There is clearly room in every economic sector and organization, including government and even families, for the trend to “Pay to Quit” programs.
I became a fan of economist/futurist Jeremy Rifkin more than twenty years ago when I happened to read, Beyond Beef: The Rise and Fall of the Cattle Culture. Initially, I was interested in the archeology of my heritage, but his books always transcend their focus.
Even more prescient today is one I read a little more than a year later entitled, The End of Work.
In Mr. Rifkin’s newest book released this month, he again reminds us of how the notion of private property evolved.
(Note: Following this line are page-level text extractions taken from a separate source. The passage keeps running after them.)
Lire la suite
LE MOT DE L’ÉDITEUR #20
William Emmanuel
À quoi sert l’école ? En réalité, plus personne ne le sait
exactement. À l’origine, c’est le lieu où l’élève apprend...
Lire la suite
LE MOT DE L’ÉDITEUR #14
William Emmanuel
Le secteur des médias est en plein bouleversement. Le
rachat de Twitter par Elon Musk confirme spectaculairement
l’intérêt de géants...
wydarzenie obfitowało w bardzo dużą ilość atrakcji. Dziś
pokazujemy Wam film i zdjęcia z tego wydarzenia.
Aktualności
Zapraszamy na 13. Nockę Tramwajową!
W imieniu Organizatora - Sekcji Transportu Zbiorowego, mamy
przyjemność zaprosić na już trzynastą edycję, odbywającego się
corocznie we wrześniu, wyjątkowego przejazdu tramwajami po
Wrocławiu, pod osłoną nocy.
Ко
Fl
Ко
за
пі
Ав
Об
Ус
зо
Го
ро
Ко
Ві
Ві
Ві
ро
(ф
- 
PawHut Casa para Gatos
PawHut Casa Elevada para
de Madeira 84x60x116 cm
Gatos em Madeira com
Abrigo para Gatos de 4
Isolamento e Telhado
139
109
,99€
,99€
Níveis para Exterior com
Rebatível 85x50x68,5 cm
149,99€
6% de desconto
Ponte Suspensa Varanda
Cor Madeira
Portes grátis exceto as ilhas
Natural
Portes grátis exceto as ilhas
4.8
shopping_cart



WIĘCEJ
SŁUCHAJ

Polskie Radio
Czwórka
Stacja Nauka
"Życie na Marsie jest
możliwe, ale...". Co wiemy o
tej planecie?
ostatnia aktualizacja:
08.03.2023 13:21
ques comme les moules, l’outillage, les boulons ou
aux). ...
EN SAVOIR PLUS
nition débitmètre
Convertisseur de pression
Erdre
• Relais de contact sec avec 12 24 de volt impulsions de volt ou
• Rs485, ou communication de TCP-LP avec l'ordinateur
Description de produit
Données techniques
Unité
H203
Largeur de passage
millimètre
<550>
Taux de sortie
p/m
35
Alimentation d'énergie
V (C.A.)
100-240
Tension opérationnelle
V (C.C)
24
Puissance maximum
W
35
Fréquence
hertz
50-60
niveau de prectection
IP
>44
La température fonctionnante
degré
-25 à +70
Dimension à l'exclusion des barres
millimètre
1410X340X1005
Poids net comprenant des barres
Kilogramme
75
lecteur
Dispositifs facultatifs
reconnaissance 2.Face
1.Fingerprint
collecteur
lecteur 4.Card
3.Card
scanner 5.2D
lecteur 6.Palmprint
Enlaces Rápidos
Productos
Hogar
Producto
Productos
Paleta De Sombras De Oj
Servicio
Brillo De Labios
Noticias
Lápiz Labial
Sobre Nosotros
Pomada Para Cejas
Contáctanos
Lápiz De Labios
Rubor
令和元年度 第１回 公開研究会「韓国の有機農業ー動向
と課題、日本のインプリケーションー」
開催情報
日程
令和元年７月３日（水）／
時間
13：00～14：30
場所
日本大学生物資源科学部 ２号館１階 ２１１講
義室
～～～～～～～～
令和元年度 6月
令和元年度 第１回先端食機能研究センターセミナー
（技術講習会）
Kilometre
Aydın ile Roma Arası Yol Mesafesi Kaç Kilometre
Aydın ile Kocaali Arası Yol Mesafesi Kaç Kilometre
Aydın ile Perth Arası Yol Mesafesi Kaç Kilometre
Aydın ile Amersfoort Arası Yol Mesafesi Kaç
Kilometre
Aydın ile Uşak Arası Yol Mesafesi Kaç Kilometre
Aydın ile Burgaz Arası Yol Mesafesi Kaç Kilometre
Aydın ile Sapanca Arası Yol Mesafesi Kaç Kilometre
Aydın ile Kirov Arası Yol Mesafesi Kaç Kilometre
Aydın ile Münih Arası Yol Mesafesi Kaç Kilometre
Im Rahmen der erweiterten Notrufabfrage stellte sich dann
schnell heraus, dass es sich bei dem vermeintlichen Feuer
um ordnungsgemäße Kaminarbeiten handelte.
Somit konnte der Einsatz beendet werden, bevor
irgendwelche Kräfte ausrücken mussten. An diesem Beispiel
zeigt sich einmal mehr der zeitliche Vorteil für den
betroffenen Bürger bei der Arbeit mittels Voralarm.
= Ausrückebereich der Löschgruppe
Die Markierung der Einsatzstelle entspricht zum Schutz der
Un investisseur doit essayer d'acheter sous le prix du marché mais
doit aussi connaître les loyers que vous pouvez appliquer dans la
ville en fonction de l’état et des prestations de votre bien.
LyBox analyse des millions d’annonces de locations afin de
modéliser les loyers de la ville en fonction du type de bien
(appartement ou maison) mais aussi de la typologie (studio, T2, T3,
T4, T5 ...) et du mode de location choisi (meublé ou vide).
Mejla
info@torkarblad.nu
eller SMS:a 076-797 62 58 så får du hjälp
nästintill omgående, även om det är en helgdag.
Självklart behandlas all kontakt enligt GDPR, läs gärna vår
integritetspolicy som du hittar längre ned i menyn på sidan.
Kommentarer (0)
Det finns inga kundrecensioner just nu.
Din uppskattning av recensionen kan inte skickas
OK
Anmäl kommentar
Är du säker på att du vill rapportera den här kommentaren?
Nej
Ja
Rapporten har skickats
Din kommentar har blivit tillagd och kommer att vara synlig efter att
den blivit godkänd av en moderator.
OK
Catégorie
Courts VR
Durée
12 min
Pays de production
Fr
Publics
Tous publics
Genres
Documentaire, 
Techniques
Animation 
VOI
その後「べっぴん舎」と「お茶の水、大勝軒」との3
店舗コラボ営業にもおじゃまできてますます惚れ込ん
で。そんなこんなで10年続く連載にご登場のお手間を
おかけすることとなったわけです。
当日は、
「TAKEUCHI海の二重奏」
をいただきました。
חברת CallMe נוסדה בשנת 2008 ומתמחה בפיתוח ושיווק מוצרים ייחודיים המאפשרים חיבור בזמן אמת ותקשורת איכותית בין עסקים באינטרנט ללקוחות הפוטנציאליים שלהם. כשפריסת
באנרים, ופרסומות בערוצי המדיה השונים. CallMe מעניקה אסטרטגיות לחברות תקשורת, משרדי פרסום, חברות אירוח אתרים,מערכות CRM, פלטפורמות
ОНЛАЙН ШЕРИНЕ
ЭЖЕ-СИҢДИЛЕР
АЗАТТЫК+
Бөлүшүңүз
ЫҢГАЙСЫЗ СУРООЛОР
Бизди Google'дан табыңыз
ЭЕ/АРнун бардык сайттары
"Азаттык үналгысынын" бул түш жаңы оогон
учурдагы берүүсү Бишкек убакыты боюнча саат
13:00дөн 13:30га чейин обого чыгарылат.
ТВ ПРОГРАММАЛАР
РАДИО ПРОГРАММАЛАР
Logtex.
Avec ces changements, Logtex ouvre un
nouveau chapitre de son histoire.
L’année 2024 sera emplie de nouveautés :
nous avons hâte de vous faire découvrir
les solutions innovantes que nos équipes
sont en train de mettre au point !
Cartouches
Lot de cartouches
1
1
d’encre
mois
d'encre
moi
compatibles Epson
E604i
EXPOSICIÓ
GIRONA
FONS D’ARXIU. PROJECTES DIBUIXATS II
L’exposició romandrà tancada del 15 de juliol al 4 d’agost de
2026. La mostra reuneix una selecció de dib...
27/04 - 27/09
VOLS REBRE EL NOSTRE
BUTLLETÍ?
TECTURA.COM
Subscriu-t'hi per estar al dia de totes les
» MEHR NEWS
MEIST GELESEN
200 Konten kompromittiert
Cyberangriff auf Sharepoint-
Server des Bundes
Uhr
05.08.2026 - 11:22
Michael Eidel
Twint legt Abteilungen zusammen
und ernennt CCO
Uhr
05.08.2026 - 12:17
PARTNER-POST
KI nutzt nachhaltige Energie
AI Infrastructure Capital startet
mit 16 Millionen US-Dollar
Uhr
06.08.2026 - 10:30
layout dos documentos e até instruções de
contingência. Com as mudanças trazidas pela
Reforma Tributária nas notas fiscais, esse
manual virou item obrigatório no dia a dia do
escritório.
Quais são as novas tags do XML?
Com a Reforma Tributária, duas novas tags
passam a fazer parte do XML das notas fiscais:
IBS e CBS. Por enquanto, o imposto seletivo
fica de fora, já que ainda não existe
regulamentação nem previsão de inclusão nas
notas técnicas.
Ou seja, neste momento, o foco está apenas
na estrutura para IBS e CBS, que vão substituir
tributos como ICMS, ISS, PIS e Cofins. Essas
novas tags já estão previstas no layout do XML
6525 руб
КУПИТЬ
It began with the first of several European enclosure movements in the 1500s, including mass evictions, and was then legislated from the early 1700s to 1850, including 14 million acres in England alone.
Several books and essays regarding this era were required reading when I was working my way to a degree in 1972 at Brigham Young University, including one entitled, The Tragedy of the Commons, which is more a platitudinal op-ed than science, history or economics.
Private property was embedded in the evolution of America, even down to initial limitations of who could vote.
But by 1847 when many of my ancestors were headed into the Rocky Mountains, lawmakers were paying attention to the concerns of Americans over the destructive excesses caused by human activity when left to the market alone.
This rapidly led to a federal department of the Interior and formation a little more than two decades later of Yellowstone National Park, a few miles from what would become our ancestral ranch.
This American movement was driven by popular acclaim fueled by nature essayists, photographers and artists taken on survey expeditions, including the spectacular Hudson Bay school depictions of the west by Albert Bierstadt.
Favorite memories of mine include cutting through the fine arts building between classes on my way to work part-time in what was then-called the Office of Tours & Conference, my first start-up experience.
My favorites were Bierstadt’s pieces, including the 10’ wide painting shown in this blog, two decades before a 102,000 s.f., 4-story building was erected to showcase what must be nearly 20,000 pieces in the Museum of Art’s collection by now.
Influenced by John Muir, Republican President Theodore Roosevelt incorporated scenic and natural preservation with his own brand of utilitarian conservation including national forests such as the Targhee, located just north of our ranch.
All of this is now scientifically reinforced by the subsequent science of ecology and what economists measure as eco-system services.
A scientific poll taken last year reinforced how strongly more than two-thirds of Americans feel about permanent protection of public lands including 1-in-3 who wants some accessible for fee-based livestock grazing.
Judging by an even more recent poll showing that Americans put protection of the environment over jobs, I assume they would not be sympathetic with over-grazing on public lands in Nevada, even when threatened by extremist assault weapons.